§ **Assigned task**
Starting with the line that holds "Item com ponta" and stopping after the line that holds "Какая она… (хевир-дурзузу)", repeat the lines below word for word, without the pictures.

§ **Records to process**

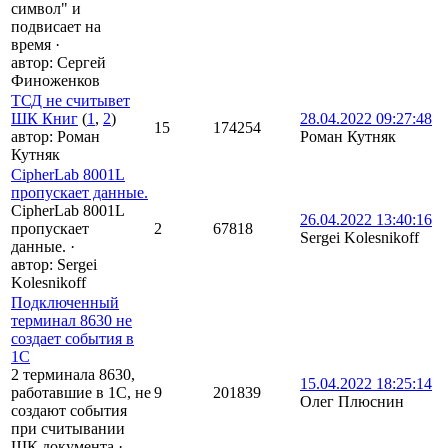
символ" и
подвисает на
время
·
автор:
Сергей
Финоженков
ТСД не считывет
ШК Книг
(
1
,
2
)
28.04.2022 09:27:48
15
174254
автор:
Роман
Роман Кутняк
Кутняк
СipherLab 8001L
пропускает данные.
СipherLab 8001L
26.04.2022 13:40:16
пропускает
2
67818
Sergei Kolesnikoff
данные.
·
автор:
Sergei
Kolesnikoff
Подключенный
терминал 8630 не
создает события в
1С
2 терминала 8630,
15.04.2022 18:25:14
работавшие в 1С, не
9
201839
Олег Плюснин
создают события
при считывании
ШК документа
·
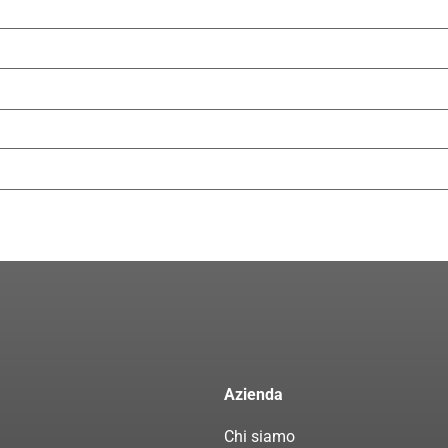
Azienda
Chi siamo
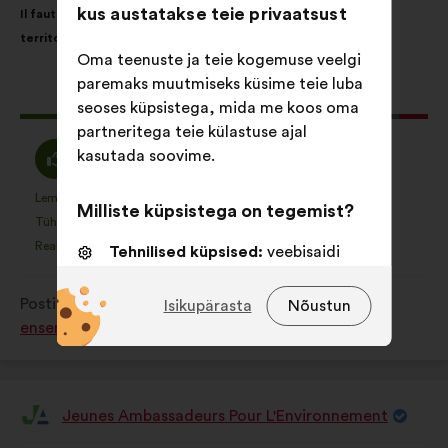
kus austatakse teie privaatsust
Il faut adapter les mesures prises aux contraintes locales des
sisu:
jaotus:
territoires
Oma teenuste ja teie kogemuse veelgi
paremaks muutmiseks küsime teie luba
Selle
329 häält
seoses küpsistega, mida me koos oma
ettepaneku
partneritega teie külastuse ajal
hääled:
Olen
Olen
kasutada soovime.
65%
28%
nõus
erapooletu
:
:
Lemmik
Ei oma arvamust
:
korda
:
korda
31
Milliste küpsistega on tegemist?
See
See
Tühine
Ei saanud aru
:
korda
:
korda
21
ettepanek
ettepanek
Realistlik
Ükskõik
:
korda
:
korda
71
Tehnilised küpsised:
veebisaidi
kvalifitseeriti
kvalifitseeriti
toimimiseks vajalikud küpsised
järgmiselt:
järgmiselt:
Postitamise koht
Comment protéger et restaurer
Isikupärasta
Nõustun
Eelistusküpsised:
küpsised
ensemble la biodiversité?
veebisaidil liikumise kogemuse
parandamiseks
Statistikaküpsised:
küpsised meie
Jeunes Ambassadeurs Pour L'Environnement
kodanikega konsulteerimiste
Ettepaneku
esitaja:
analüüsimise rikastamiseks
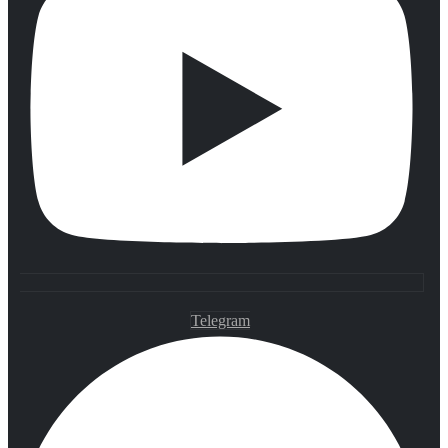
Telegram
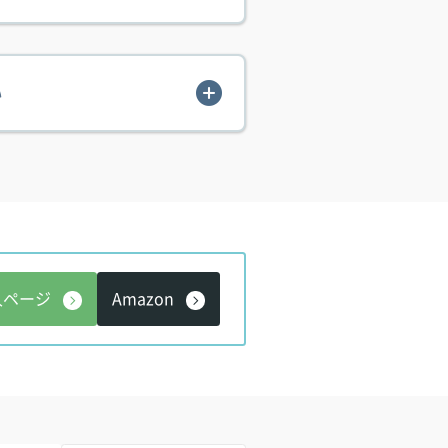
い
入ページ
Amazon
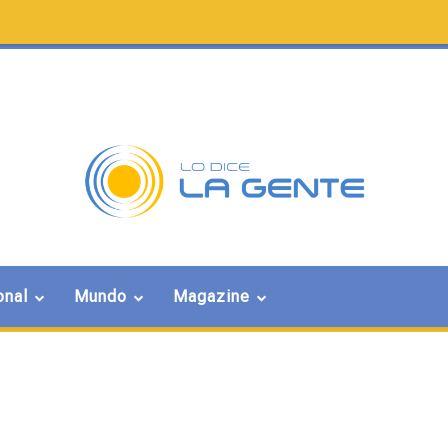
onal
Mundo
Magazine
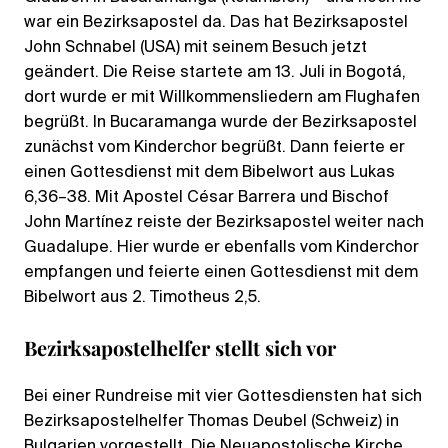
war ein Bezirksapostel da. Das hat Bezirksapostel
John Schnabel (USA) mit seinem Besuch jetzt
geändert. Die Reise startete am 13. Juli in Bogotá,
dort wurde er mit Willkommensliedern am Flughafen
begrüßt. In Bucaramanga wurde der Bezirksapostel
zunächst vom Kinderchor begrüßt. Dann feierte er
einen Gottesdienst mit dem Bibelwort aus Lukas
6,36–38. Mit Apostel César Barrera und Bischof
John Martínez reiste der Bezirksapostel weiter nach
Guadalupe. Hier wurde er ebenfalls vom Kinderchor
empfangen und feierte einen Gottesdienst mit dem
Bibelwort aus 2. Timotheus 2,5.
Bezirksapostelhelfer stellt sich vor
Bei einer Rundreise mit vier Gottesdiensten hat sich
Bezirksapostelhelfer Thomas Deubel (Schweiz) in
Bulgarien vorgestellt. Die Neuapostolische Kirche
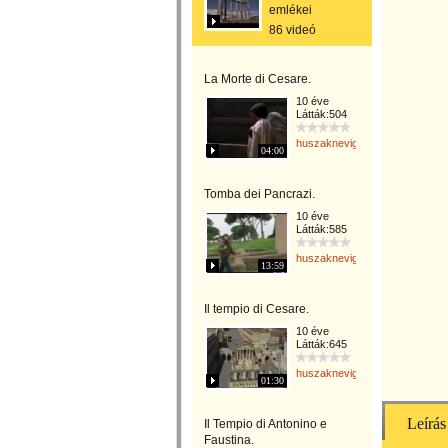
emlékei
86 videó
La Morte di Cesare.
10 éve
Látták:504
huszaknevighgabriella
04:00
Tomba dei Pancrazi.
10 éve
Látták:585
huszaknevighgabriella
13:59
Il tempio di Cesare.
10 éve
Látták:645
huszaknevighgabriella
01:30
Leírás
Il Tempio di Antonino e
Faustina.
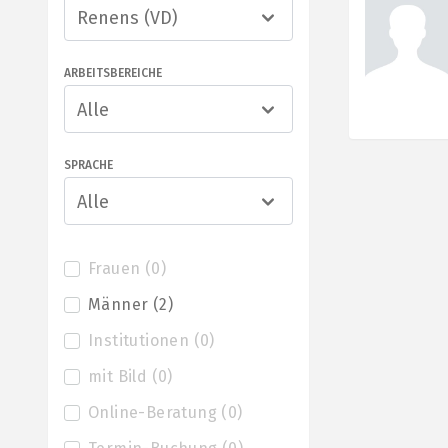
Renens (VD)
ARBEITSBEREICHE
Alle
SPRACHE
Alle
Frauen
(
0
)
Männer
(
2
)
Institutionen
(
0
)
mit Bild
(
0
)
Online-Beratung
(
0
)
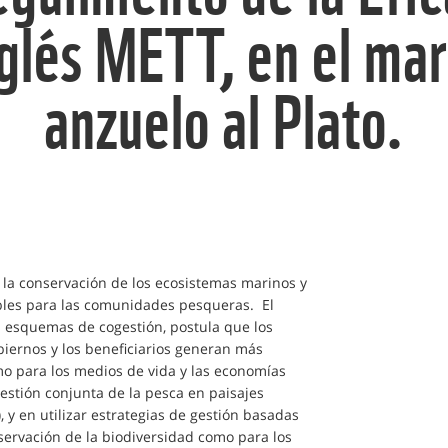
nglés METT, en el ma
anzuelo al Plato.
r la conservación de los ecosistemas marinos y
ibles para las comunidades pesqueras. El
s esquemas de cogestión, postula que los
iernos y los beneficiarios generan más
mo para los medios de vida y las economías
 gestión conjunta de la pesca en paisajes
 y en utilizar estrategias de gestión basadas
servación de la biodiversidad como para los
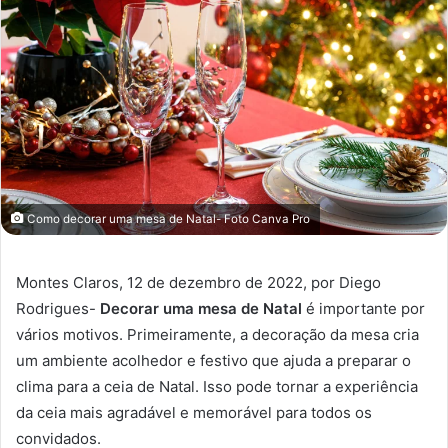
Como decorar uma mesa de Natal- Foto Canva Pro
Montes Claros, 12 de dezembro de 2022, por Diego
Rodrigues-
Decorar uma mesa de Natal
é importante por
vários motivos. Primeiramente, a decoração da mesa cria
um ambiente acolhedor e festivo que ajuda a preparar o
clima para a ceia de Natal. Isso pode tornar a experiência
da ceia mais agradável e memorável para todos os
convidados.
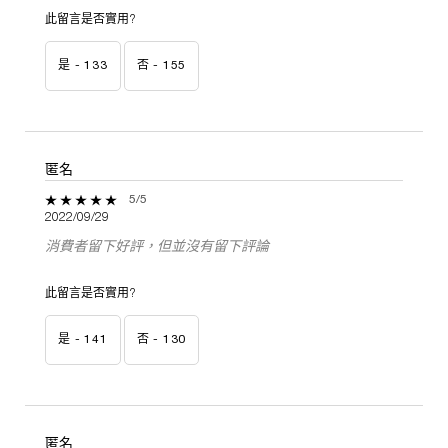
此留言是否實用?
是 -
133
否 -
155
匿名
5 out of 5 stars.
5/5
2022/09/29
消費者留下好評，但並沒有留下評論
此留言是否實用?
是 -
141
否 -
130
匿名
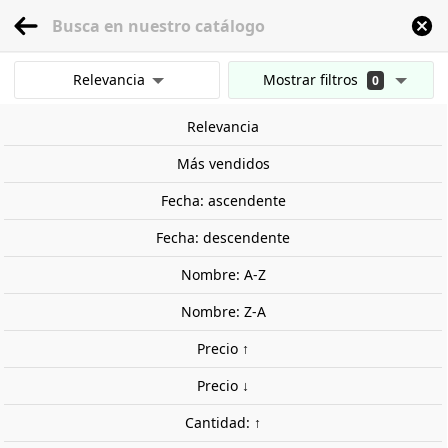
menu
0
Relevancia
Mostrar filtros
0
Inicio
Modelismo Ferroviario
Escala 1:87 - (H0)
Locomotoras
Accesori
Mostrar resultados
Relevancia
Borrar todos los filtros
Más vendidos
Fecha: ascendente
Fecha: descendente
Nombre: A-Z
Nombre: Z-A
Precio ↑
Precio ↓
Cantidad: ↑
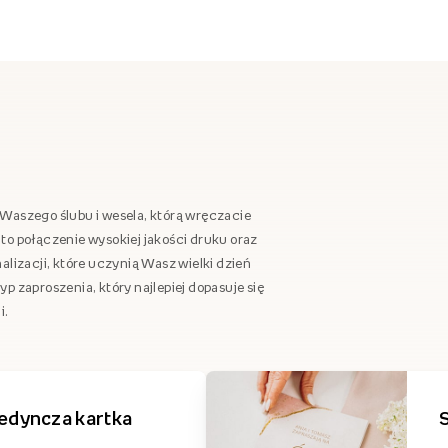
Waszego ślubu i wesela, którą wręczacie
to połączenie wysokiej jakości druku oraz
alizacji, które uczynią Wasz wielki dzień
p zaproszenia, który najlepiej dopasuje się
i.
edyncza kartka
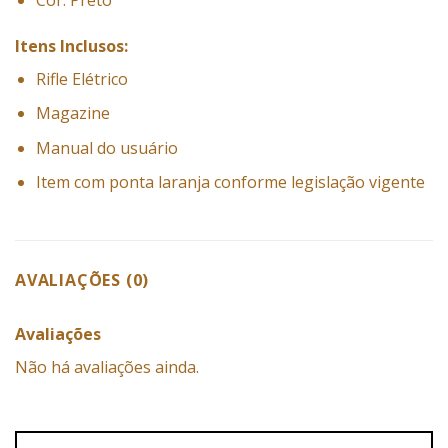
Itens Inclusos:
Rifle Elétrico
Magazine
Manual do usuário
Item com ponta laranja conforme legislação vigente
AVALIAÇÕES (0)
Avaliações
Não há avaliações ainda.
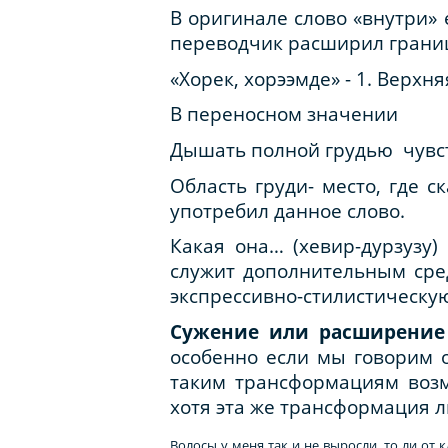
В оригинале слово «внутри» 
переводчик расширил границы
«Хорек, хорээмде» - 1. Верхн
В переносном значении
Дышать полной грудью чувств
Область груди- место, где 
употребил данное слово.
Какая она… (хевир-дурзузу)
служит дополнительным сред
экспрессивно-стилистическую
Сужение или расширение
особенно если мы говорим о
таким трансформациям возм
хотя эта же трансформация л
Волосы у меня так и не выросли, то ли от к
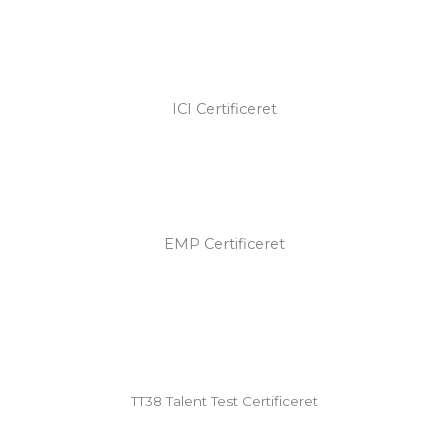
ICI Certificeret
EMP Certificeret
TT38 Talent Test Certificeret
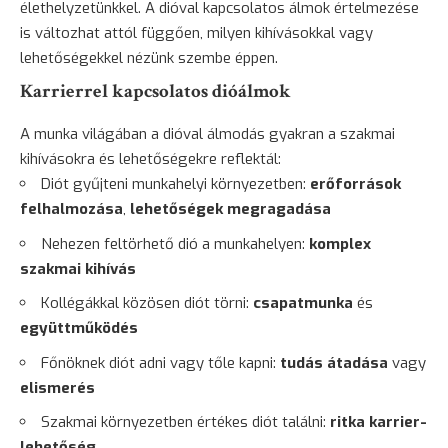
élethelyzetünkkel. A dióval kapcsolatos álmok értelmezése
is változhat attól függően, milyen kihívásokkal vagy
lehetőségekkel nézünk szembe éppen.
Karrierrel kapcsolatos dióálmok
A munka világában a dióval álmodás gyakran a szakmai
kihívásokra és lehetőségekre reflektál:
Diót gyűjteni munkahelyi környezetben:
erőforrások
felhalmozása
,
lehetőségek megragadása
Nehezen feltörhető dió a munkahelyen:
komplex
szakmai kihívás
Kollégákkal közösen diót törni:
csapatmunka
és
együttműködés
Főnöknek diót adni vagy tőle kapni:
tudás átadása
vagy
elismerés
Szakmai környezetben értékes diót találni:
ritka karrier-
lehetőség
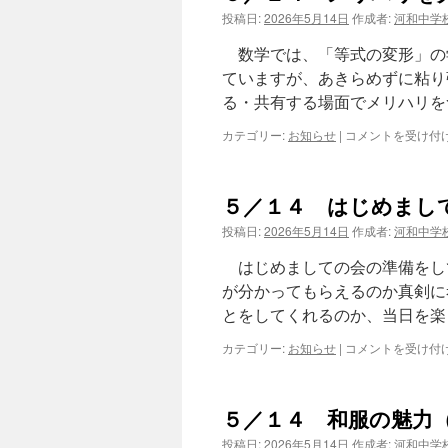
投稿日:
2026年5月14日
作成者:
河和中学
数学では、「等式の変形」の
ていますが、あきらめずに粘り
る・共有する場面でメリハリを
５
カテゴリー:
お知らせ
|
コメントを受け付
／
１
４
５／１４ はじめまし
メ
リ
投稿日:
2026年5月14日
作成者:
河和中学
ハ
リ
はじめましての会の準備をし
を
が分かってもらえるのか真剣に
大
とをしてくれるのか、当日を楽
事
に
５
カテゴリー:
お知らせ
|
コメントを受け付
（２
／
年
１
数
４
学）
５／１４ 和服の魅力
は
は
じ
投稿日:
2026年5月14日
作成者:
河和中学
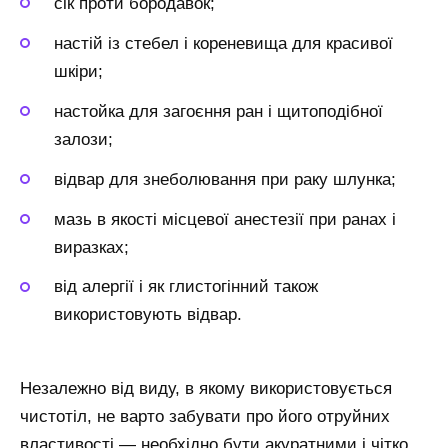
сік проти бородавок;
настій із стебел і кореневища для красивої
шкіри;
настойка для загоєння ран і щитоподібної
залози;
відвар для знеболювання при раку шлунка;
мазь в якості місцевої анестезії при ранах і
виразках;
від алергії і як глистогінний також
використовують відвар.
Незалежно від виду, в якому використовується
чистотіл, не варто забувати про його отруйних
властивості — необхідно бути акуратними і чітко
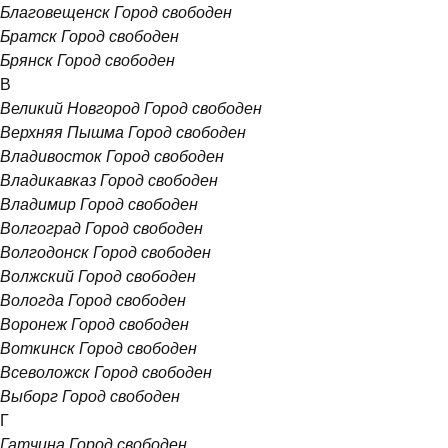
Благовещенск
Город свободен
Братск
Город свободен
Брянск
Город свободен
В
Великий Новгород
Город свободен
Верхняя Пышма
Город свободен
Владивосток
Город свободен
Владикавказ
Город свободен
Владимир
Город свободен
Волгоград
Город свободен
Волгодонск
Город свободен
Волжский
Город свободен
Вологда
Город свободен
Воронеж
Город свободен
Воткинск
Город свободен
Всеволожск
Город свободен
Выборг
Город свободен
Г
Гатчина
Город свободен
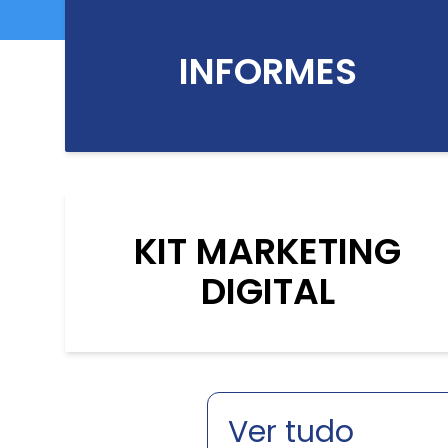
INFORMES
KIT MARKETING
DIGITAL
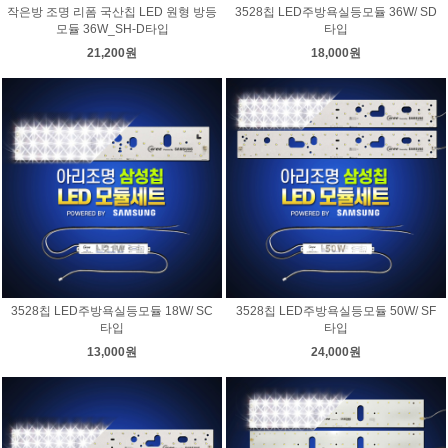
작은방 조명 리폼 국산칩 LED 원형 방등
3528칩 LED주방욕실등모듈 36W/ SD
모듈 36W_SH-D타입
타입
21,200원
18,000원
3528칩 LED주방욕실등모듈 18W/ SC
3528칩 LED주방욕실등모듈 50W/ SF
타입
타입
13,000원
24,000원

§ **Answer**
Item com ponta laranja conforme legislação vigente
AVALIAÇÕES (0)
Avaliações
Não há avaliações ainda.
В оригинале слово «внутри» 
переводчик расширил границы
«Хорек, хорээмде» - 1. Верхн
В переносном значении
Дышать полной грудью чувств
Область груди- место, где 
употребил данное слово.
Какая она… (хевир-дурзузу)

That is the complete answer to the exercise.